_Kutipan Dokumen:_
>>

Radar Banten 25 April 2007 hal 14


Kinerja Dewan dan Citra Buruk Parpol 

 

Oleh : Ali Nurdin

 

Sebanyak 31 Anggota DPRD Banten pekan lalu diberitakan tidak hadir alias 
mangkir pada saat Rapat Paripurna pengesahan Peraturan Daerah mengenai Sistem 
Perencanaan Pembangunan Daerah (SPPD). Rapat Paripurna DPRD Banten yang 
sesungguhnya tidak memenuhi kuorum itu akhirnya terpaksa dilanjutkan setelah 
dua kali diskors (Radar Banten, 20 April 2007).

Berita seperti ini semakin memperkuat kesan yang berkembang di masyarakat bahwa 
anggota DPRD kita memiliki kinerja yang buruk. Malas. Kalau rapat saja tidak 
hadir, bagaimana mungkin mereka mau bekerja sungguh-sungguh memperjuangkan 
kepentingan rakyat yang diwakilinya. Padahal Dewan sudah dibekali dengan 
sejumlah fasilitas dan kemewahan di atas rata-rata. Mereka dibangunkan kantor 
yang megah dan disediakan mobil. Pendapatannya bukan hanya gaji, tapi juga dari 
uang representasi, uang perumahan, uang komunikasi, uang transportasi, uang ini 
dan uang itu. Belum lagi beragam jenis honor yang biasa diterima. Bahkan untuk 
hadir rapat pun konon mereka ada honornya.

<<

_Petunjuk Pengerjaan:_
Tolong kembalikan seluruh artikel tentang kinerja DPRD Banten di atas tanpa mengubah satu kata pun.

_Catatan Dataset:_
>>

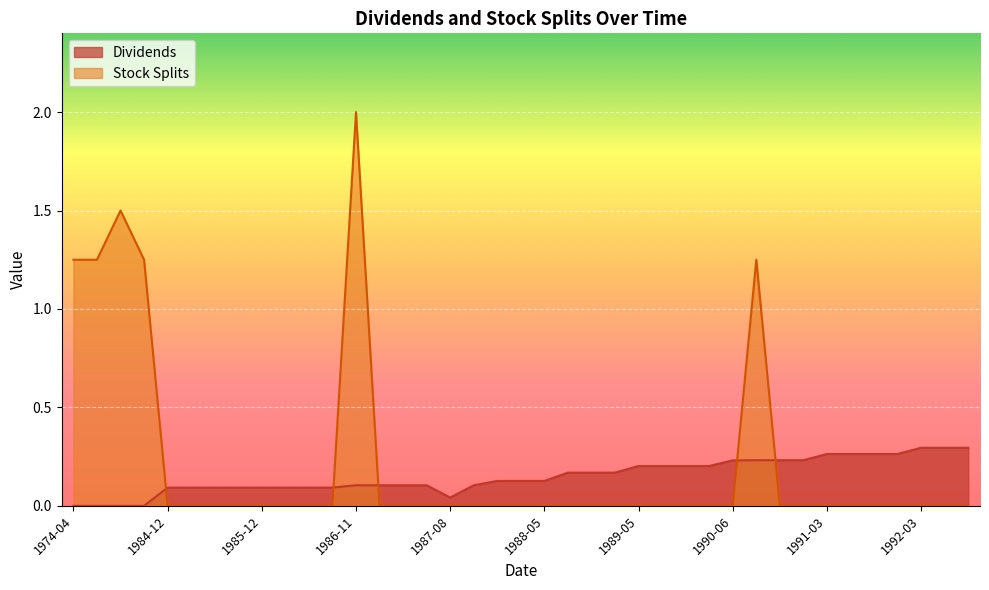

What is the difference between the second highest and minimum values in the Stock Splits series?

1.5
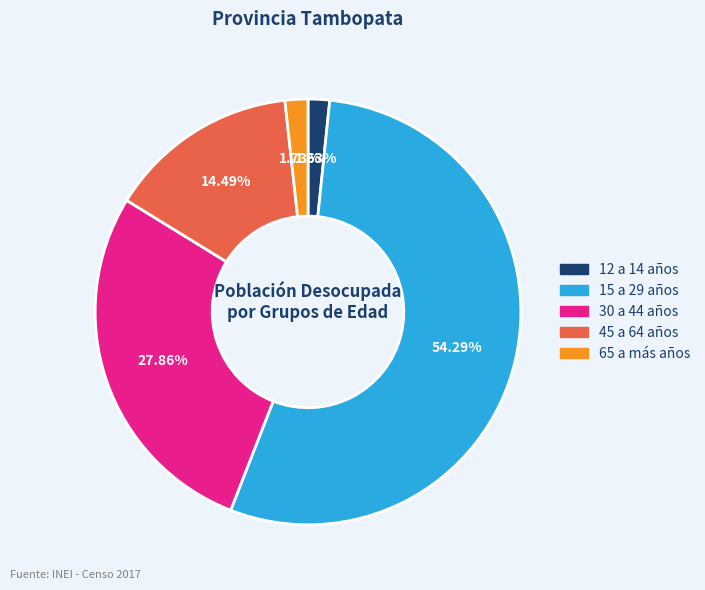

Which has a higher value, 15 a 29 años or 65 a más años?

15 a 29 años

<<
>>

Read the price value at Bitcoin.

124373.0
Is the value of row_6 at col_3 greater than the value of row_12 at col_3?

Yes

<<

_Jawaban Tugas:_
Radar Banten 25 April 2007 hal 14


Kinerja Dewan dan Citra Buruk Parpol 

 

Oleh : Ali Nurdin

 

Sebanyak 31 Anggota DPRD Banten pekan lalu diberitakan tidak hadir alias 
mangkir pada saat Rapat Paripurna pengesahan Peraturan Daerah mengenai Sistem 
Perencanaan Pembangunan Daerah (SPPD). Rapat Paripurna DPRD Banten yang 
sesungguhnya tidak memenuhi kuorum itu akhirnya terpaksa dilanjutkan setelah 
dua kali diskors (Radar Banten, 20 April 2007).

Berita seperti ini semakin memperkuat kesan yang berkembang di masyarakat bahwa 
anggota DPRD kita memiliki kinerja yang buruk. Malas. Kalau rapat saja tidak 
hadir, bagaimana mungkin mereka mau bekerja sungguh-sungguh memperjuangkan 
kepentingan rakyat yang diwakilinya. Padahal Dewan sudah dibekali dengan 
sejumlah fasilitas dan kemewahan di atas rata-rata. Mereka dibangunkan kantor 
yang megah dan disediakan mobil. Pendapatannya bukan hanya gaji, tapi juga dari 
uang representasi, uang perumahan, uang komunikasi, uang transportasi, uang ini 
dan uang itu. Belum lagi beragam jenis honor yang biasa diterima. Bahkan untuk 
hadir rapat pun konon mereka ada honornya.